Suffering, Affliction, and the Love of God
We find a rather peculiar thing
in the eleventh chapter of John’s Gospel. The chapter recounts the incident of
Jesus raising Lazarus from the dead. In the first few verses we’re told that Mary
and Martha sent messengers to tell Jesus that their brother, who was very dear
to him, was ill. And then we read the following:
The Raising of Lazarus by Juan de Flandes (1465-1519) |
Now
Jesus loved Martha and her sister and Lazarus. So, when he heard that Lazarus
was ill, he stayed two days longer in the place where he was.
John 11:5-6
What a very odd thing to say.
We would have expected something quite different. After saying, “Jesus loved
Martha and her sister and Lazarus,” we would have expected John to have said,
“So, Jesus hurried off to their home to heal him.” But, no, it says, “He loved
them, so he stayed two days longer where he was.”
What’s going on here? Because Jesus
loved them, he wanted to teach them something that would prove to be an
immeasurable comfort to them (and to us as well), namely, he is the resurrection and the life.
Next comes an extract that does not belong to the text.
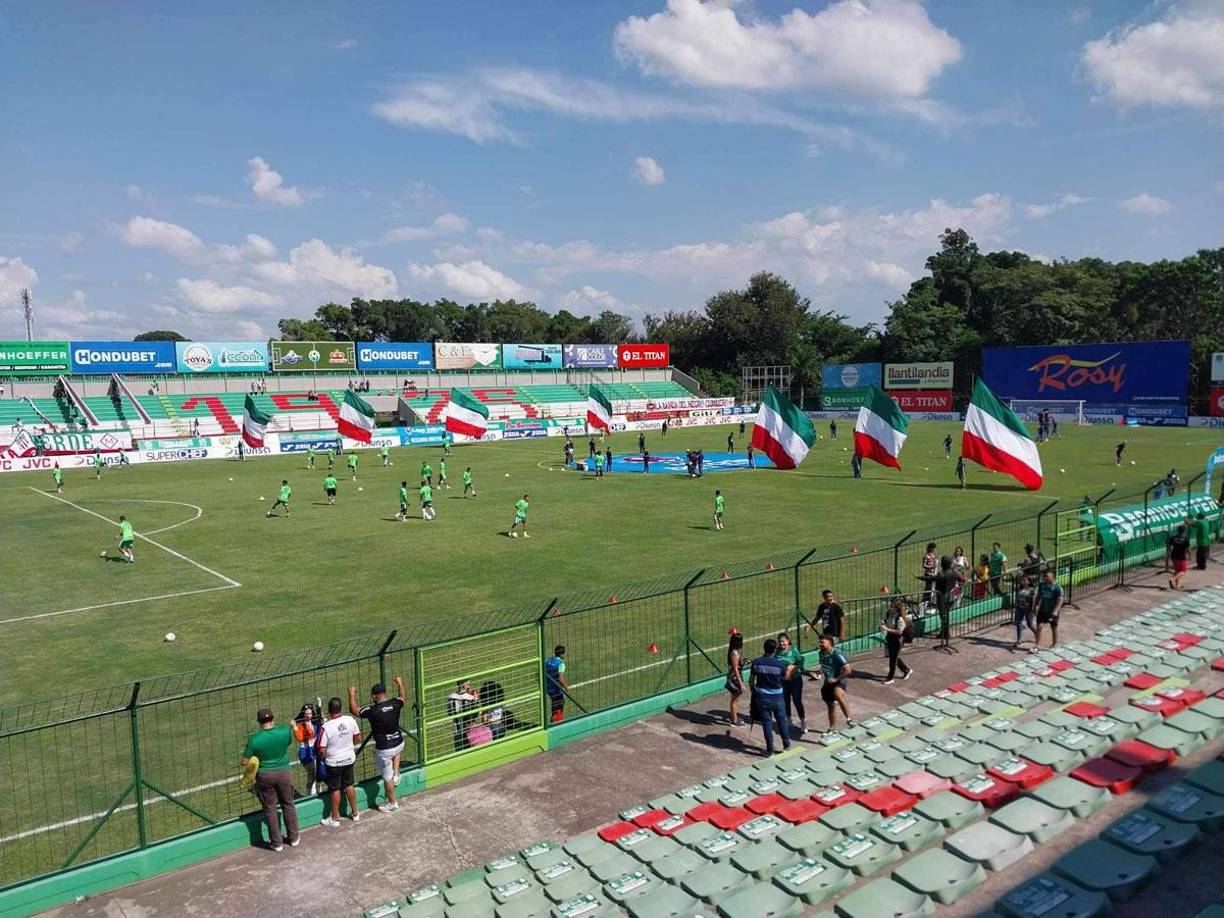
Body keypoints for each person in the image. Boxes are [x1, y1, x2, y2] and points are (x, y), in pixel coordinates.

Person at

Now, he could have merely
stated the fact and it would have been no less true; but he wanted this truth
to be so deeply impressed upon their minds that it could never be forgotten. He
wanted them to experience it. He allowed the illness to take its natural
course. He allowed Lazarus to die. He
could have healed him, of course. He could have rushed to their home and laid his hand
upon him, and the illness would have been immediately healed. Or he could have
stayed where he was and simply spoken the word, and the illness would have been
healed. Distance was no obstacle to him in such matters (cf. Matt. 8:5-13; Jn.
4:46:53). But instead, he let him die. And he did this because he loved Martha and her sister and Lazarus. He loved them
too much to heal him when there was another, higher, and more important object
to be gained—their knowledge of him as the
resurrection and the life.
For some of us, perhaps, this
saying carries little power, that Jesus is the resurrection and the life. It’s no
more than a pleasant sounding religious platitude. But Jesus wanted them—as he wants us—to understand that the
resurrection is a reality that changes our entire outlook on life.
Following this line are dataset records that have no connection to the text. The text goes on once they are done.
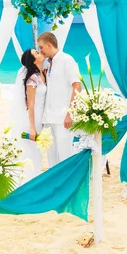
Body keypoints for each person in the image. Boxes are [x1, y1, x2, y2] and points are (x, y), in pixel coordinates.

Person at [38, 32, 82, 167]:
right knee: (51, 159)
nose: (40, 51)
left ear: (49, 44)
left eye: (41, 47)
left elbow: (77, 86)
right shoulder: (48, 64)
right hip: (49, 118)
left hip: (62, 118)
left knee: (65, 156)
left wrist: (70, 113)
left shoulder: (67, 60)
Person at [10, 48, 47, 182]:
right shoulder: (32, 79)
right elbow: (30, 104)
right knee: (30, 153)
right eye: (36, 53)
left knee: (36, 153)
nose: (39, 52)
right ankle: (25, 183)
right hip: (32, 119)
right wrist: (32, 127)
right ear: (34, 61)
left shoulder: (42, 73)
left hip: (41, 118)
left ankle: (32, 181)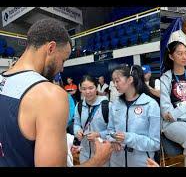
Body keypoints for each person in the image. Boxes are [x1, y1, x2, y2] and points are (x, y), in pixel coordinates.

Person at [0, 18, 112, 167]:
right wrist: (98, 160)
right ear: (51, 48)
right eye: (63, 60)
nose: (62, 68)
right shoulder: (50, 95)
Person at [106, 65, 160, 167]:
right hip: (116, 161)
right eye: (113, 82)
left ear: (130, 79)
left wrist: (128, 138)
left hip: (142, 163)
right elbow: (110, 131)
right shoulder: (115, 104)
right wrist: (113, 141)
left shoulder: (150, 104)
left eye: (117, 81)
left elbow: (155, 143)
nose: (115, 85)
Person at [74, 75, 109, 166]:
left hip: (103, 155)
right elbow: (76, 124)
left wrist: (99, 134)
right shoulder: (79, 106)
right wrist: (77, 131)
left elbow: (114, 130)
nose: (87, 92)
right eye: (84, 89)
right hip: (84, 154)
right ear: (80, 89)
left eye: (91, 88)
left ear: (96, 87)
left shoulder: (107, 105)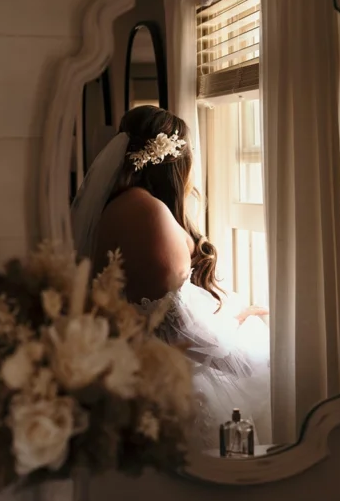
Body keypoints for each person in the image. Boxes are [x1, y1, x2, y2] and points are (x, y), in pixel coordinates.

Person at [71, 105, 271, 451]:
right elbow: (173, 325)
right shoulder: (148, 213)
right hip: (167, 376)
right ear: (175, 161)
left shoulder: (117, 205)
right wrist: (238, 326)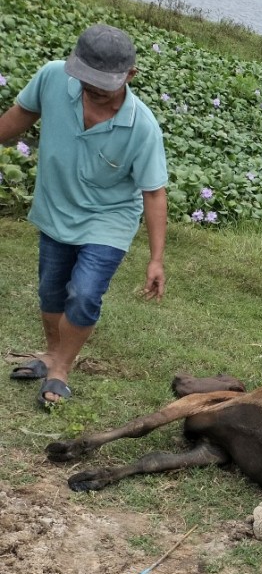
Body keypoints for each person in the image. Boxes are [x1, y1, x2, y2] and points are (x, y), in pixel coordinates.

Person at [1, 24, 168, 408]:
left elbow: (154, 193)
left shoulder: (142, 127)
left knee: (85, 293)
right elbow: (19, 115)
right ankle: (50, 354)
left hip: (108, 218)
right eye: (86, 80)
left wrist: (156, 259)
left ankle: (61, 369)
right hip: (56, 207)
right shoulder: (52, 77)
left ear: (130, 75)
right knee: (51, 290)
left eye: (103, 85)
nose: (92, 90)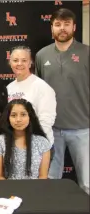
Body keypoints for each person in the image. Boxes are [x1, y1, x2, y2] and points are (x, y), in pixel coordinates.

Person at [35, 8, 89, 194]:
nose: (62, 28)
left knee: (87, 183)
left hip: (83, 129)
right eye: (58, 24)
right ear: (52, 29)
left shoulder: (87, 53)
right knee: (51, 181)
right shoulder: (42, 55)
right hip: (52, 130)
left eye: (66, 24)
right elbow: (38, 90)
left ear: (74, 27)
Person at [7, 46, 56, 147]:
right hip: (16, 145)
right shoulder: (9, 88)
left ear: (30, 63)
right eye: (15, 60)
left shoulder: (42, 87)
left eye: (24, 60)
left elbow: (46, 120)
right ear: (10, 63)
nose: (19, 63)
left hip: (38, 146)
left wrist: (35, 145)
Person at [0, 99, 51, 180]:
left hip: (35, 190)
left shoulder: (42, 142)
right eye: (13, 115)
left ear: (30, 117)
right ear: (8, 118)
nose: (18, 119)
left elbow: (43, 177)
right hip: (8, 190)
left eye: (23, 114)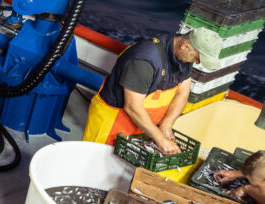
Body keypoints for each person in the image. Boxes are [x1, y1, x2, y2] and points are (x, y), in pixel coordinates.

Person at [82, 26, 214, 151]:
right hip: (112, 123)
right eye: (197, 58)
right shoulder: (144, 60)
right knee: (94, 161)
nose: (197, 62)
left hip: (143, 128)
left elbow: (183, 92)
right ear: (185, 46)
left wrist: (167, 124)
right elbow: (132, 107)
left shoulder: (182, 56)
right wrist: (161, 140)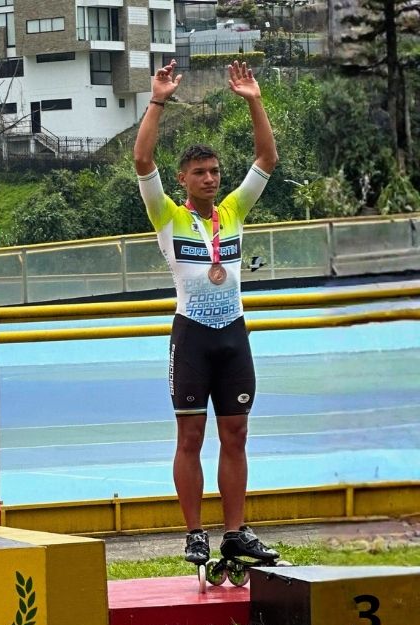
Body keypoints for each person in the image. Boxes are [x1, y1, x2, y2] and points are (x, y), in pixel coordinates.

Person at [133, 60, 280, 573]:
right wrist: (158, 100)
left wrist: (253, 100)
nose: (210, 178)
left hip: (233, 335)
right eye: (200, 173)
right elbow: (142, 158)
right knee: (191, 438)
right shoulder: (167, 215)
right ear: (183, 179)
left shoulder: (234, 210)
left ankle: (235, 533)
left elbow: (266, 156)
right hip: (191, 336)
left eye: (215, 171)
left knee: (236, 434)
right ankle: (195, 533)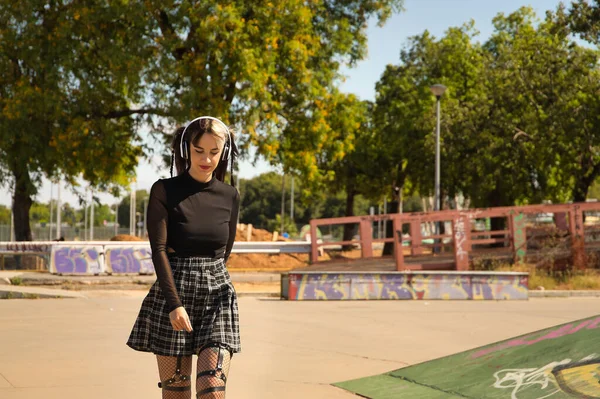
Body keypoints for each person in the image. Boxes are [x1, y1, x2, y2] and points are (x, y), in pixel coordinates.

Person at [127, 116, 241, 399]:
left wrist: (207, 273)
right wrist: (174, 303)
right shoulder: (164, 191)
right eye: (199, 151)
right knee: (176, 393)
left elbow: (224, 251)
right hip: (173, 294)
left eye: (214, 152)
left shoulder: (230, 195)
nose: (206, 159)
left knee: (212, 390)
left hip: (218, 296)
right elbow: (159, 250)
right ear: (185, 149)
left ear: (224, 152)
Jesus allowed those whom he
loved to suffer a temporary sorrow in order to teach them a lesson of eternal
value. May I suggest to you that this is how we should look upon all of our
trials and afflictions? In his great love for us, he sometimes allows us to
suffer things we would never have chosen for ourselves, but which are
nevertheless for our good. There is some lesson to be learned, some grace of
the Spirit, or some character trait to be formed in us; or perhaps some good to
be accomplished in someone else by what we suffer, and so he allows us to
suffer it. This doesn’t mean that we shouldn’t pray—and pray fervently—that we
might avoid suffering, or pray to be delivered from suffering; but it does mean
that if God doesn’t answer our prayers in the way or in the time we think he
should, we should remember that he is nevertheless dealing with us in love.